By Doris Weatherford
Monday, March 25, 2013

(WOMENSENEWS)–Throughout U.S. history, “states’ rights” was a convenient code for racism.

Conservative politicians railed that legal changes in favor of African Americans were a violation of “states’ rights.” Southerners especially contended that their state legislatures had a right to laws that discriminated against people born with the wrong skin color.

Yet rarely is the phrase states’ rights seen also as a code to legitimize the violation of women’s rights, even though every woman gains or loses the right to make decisions about her own body when she crosses state lines.

Just last week, North Dakota lawmakers banned the termination of pregnancies that are beyond six weeks–when a woman barely knows whether or not she has missed her period.

Because men cannot get pregnant, such laws do not apply to them, and the conflict between women’s rights and states’ rights continues.

The legal point should have been resolved by the 14th and 15th Amendments in the 1860s, but a century passed before the majority of Americans agreed that the federal government should overrule racially discriminatory state laws. A hundred years after the Civil War ended in 1865, nonwhites finally saw the promise of true liberty with the passage of the 1965 Civil Rights Act.

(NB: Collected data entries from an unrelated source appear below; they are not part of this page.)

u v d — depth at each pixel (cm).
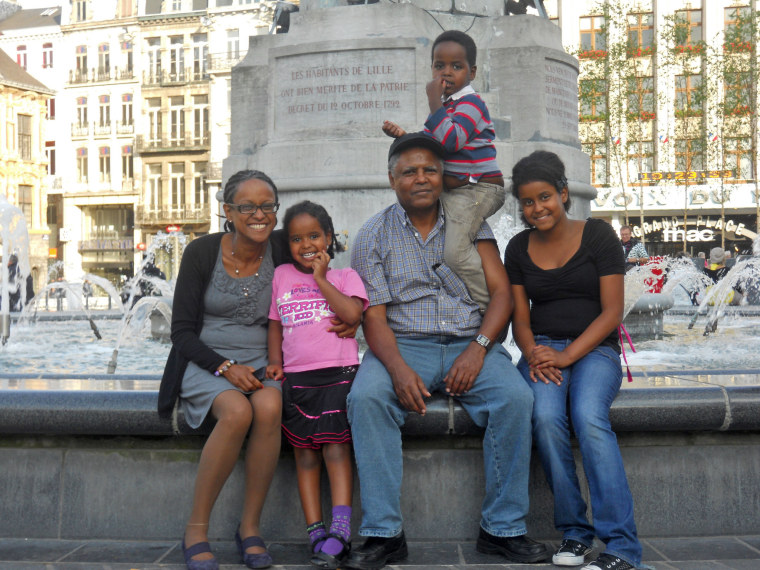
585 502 308
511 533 304
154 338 813
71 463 327
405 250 335
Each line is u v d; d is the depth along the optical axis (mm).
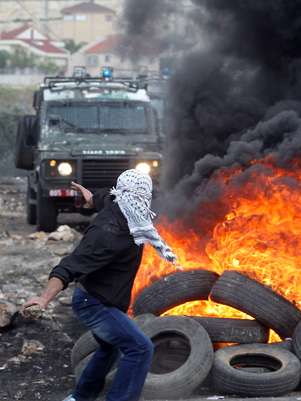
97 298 6047
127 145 16875
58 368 8008
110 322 6039
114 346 6211
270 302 7730
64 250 14750
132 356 6051
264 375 7020
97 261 5941
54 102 17625
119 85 18156
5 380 7645
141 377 6078
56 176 16641
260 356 7465
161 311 8266
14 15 112938
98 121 17547
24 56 87188
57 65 89375
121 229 6008
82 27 109750
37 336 9086
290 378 7008
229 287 7797
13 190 28625
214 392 7234
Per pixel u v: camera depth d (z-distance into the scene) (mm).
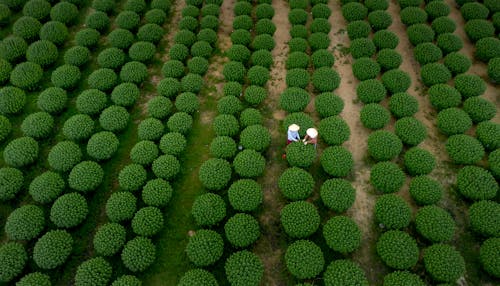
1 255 17719
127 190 20406
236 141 23188
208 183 20328
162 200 19766
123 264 18578
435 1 29969
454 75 26141
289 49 28312
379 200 19453
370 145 21641
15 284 17750
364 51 26625
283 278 18266
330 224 18672
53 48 26969
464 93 24266
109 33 29906
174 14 31516
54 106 23703
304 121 22547
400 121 22531
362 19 29703
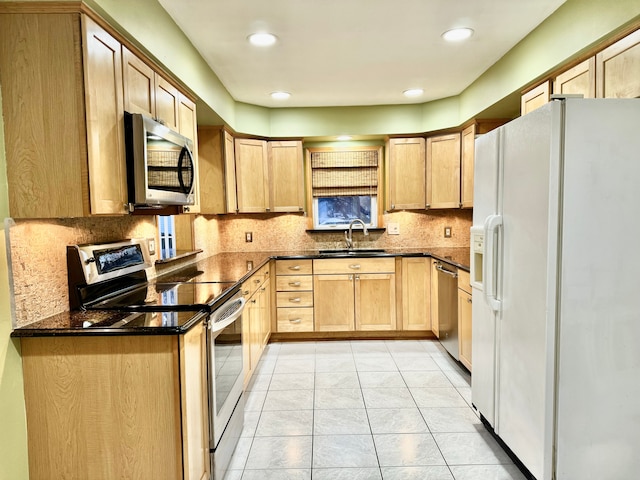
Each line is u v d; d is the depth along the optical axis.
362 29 2.41
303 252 4.44
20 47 1.45
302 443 2.18
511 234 1.86
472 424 2.35
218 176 3.62
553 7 2.19
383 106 4.09
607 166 1.57
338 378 3.08
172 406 1.49
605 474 1.65
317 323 4.05
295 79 3.26
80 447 1.52
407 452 2.08
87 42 1.46
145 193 1.74
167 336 1.48
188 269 3.06
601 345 1.61
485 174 2.13
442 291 3.57
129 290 2.18
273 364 3.42
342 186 4.50
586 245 1.58
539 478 1.68
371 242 4.50
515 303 1.84
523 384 1.79
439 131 4.00
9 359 1.44
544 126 1.59
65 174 1.48
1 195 1.45
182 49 2.37
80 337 1.48
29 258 1.55
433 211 4.45
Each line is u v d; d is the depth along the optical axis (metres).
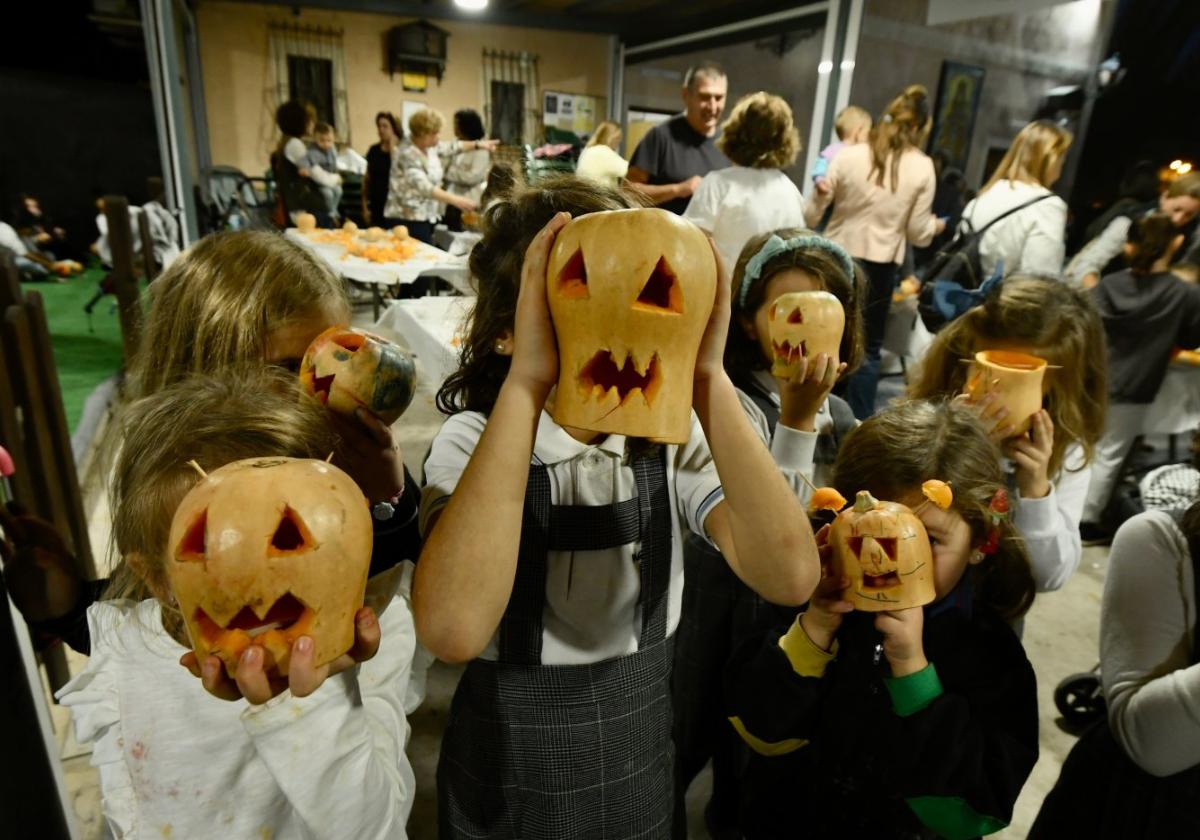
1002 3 5.17
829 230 4.20
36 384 2.41
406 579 1.17
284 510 0.65
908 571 1.08
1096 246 4.36
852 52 5.62
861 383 4.17
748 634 1.56
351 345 1.08
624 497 1.03
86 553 2.79
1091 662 2.93
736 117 3.45
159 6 6.71
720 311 0.80
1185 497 2.18
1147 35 5.63
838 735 1.23
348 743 0.78
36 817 1.12
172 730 0.88
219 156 9.55
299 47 9.43
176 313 1.22
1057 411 1.71
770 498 0.85
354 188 8.80
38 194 12.02
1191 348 3.53
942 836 1.23
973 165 6.21
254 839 0.89
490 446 0.78
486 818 1.06
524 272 0.78
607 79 10.63
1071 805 1.38
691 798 2.13
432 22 9.78
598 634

While almost everyone today sees states’ rights as an antiqued philosophy, astonishingly few see that it also is key to understanding women’s rights. Historians don’t teach it that way, and so this vast aspect of U.S. history goes unacknowledged.

From the nation’s beginning, though, statehood meant a step backwards for most women. In the colonial era of the 1600s, women freely went to court and argued their own cases. But under new state governments, many women lost their right to sue.